Logo Polskiego Radia
Trójka
Aneta Hołówek 27.02.2013

Szkoda, że kobiece kształty przeszkadzają na skoczni

Jennifer Lopez, Katarzyna Figura czy Doda, ze względu na swoją kobiecość, na skoczni narciarskiej nie zrobiłyby kariery. To, co piękne w życiu, staje się nieznośne w... lataniu. W Polsce mamy tylko prawdziwe kobiety. Pewnie dlatego nie mamy sukcesów pań na skoczni...

Skoki narciarskie kobiet są różnie postrzegane i mało kto wie, że panie skakały na nartach już sto lat temu. W Polsce kobiety wyjątkowo nie garną się do tego sportu, dlatego sprawę w swoje ręce próbował wziąć nawet Piotr Żyła, który zachęcał swoją siostrę do skakania; niestety ta nie wyraziła zainteresowania.

Prezes Polskiego Związku Narciarstwa, Apoloniusz Tajner podkreśla, że największe kłopoty są właśnie z rekrutacją. - Trudno nam znaleźć dziewczynki, a właściwie rodziców, którzy swoje pociechy przyprowadzą na skocznie - wyjaśnia Tajner. - Drugą naszą słabością jest brak kadry trenerskiej, która mogłaby zająć się dziewczynkami - dodaje prezes.

Okazuje się jednak, że jeżeli jakimś cudem uda się stworzyć grupę obiecujących dziewczynek, to po pewnym czasie pojawiają się trudności. - Gdy stają się kobietami, to zaczynają się różne problemy - tłumaczy Paweł Wilkowicz, dziennikarz "Rzeczpospolitej".

Zachęcamy do wysłuchania całego materiału przygotowanego przez Michała Gąsiorowskiego!

W indywidualnym konkursie pań podczas mistrzostw świata w Val di Fiemme triumfowała Sarah Hendrickson. 18-letnia Amerykanka została najmłodszą kobietą, która zdobyła złoty medal MŚ.

W trwających mistrzostwach świata Val di Fiemme po raz pierwszy w historii został rozegrany konkurs drużynowy mieszany. W programie zastąpił drużynowe zmagania mężczyzn na średniej skoczni.

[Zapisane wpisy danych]
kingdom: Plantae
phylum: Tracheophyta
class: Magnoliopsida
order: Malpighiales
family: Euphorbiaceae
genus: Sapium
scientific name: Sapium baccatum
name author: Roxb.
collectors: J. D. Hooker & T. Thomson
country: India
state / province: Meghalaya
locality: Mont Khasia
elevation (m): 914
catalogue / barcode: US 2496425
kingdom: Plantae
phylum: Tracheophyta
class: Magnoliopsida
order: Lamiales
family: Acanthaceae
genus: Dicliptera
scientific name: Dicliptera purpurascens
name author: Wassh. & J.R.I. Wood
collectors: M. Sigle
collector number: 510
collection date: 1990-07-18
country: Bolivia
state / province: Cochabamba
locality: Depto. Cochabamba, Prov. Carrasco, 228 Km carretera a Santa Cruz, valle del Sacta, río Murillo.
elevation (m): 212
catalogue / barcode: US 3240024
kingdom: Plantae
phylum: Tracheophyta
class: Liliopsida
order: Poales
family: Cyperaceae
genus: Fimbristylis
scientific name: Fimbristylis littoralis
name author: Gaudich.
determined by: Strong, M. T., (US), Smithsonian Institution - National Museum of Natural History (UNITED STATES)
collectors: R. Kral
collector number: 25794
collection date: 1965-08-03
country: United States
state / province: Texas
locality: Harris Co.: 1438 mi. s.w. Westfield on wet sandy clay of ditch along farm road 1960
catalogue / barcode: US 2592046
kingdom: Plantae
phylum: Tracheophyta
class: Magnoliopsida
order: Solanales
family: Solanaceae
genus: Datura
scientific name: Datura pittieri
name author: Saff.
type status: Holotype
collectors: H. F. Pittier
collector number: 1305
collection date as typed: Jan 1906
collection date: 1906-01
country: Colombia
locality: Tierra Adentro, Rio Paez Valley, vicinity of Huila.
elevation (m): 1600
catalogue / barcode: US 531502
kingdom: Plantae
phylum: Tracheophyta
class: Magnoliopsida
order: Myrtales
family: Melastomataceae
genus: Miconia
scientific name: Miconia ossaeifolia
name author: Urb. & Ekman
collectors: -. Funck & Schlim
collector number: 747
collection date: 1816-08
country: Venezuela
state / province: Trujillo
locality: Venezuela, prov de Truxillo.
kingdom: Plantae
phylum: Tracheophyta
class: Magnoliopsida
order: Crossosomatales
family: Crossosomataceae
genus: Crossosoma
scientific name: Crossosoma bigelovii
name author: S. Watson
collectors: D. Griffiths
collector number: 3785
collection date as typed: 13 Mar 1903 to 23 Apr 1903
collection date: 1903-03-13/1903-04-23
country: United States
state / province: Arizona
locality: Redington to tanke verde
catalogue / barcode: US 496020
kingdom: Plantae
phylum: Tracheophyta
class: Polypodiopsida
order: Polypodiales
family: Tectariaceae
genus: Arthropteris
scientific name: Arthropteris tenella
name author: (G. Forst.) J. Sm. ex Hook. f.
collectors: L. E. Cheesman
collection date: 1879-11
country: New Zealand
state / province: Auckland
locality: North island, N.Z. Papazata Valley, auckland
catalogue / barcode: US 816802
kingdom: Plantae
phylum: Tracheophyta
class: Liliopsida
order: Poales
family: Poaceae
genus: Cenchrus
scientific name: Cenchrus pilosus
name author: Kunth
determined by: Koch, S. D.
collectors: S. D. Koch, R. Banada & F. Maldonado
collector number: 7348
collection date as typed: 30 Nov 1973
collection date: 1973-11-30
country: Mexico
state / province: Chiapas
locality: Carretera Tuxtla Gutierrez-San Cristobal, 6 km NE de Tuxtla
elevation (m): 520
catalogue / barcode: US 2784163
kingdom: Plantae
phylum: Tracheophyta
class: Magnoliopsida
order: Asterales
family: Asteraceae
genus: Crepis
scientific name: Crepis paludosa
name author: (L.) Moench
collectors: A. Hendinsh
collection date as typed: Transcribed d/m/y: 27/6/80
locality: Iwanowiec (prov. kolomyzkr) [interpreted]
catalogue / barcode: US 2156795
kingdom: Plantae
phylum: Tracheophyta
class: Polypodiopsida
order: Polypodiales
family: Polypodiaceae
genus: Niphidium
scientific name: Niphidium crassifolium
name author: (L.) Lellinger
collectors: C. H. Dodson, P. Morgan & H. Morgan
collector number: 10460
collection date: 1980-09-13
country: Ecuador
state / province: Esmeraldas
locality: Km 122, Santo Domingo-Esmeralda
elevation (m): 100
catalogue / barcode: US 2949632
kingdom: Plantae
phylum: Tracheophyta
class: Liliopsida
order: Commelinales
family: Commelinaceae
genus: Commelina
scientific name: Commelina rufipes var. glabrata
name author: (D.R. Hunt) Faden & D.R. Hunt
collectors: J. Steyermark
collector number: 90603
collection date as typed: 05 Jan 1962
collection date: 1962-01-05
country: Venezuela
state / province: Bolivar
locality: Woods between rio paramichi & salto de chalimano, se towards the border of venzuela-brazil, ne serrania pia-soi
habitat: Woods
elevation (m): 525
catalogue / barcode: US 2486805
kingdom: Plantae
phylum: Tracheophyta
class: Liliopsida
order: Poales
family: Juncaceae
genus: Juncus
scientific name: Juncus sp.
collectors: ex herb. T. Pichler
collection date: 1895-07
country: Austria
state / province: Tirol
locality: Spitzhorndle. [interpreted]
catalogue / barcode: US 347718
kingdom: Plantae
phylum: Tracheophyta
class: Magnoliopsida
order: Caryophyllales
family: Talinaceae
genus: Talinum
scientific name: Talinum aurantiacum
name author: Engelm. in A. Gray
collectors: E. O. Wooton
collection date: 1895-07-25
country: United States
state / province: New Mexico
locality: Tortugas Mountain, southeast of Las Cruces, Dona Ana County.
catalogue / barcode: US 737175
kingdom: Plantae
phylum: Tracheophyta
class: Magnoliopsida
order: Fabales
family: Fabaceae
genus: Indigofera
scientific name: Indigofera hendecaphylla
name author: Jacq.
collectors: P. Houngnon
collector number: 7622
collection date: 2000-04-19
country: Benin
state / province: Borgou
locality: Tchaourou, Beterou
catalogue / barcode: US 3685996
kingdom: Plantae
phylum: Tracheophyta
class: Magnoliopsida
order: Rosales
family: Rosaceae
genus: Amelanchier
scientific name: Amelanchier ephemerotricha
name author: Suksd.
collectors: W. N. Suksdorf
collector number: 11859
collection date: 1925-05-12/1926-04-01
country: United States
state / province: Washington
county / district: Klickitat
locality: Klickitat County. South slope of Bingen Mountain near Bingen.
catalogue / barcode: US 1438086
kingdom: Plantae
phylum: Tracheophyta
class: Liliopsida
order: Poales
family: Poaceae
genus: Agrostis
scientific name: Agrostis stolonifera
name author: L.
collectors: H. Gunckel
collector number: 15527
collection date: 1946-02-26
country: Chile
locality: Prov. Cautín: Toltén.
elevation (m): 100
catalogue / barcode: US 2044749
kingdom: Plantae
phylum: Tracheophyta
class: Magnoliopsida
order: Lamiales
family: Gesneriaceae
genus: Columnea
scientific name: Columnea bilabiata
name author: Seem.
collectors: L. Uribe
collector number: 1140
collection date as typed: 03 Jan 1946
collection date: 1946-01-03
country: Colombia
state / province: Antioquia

## Szczegóły zadania
Przepisz fragment tekstu o skokach narciarskich kobiet, zaczynając od słów „W indywidualnym konkursie” i idąc aż do słów „na średniej skoczni.”. Zmień w nim nazwę „Val di Fiemme” na „Predazzo”. Wiersze pochodzą z innego źródła niż tekst o skokach narciarskich kobiet.

## Wynik zadania
W indywidualnym konkursie pań podczas mistrzostw świata w Predazzo triumfowała Sarah Hendrickson. 18-letnia Amerykanka została najmłodszą kobietą, która zdobyła złoty medal MŚ.

W trwających mistrzostwach świata Predazzo po raz pierwszy w historii został rozegrany konkurs drużynowy mieszany. W programie zastąpił drużynowe zmagania mężczyzn na średniej skoczni.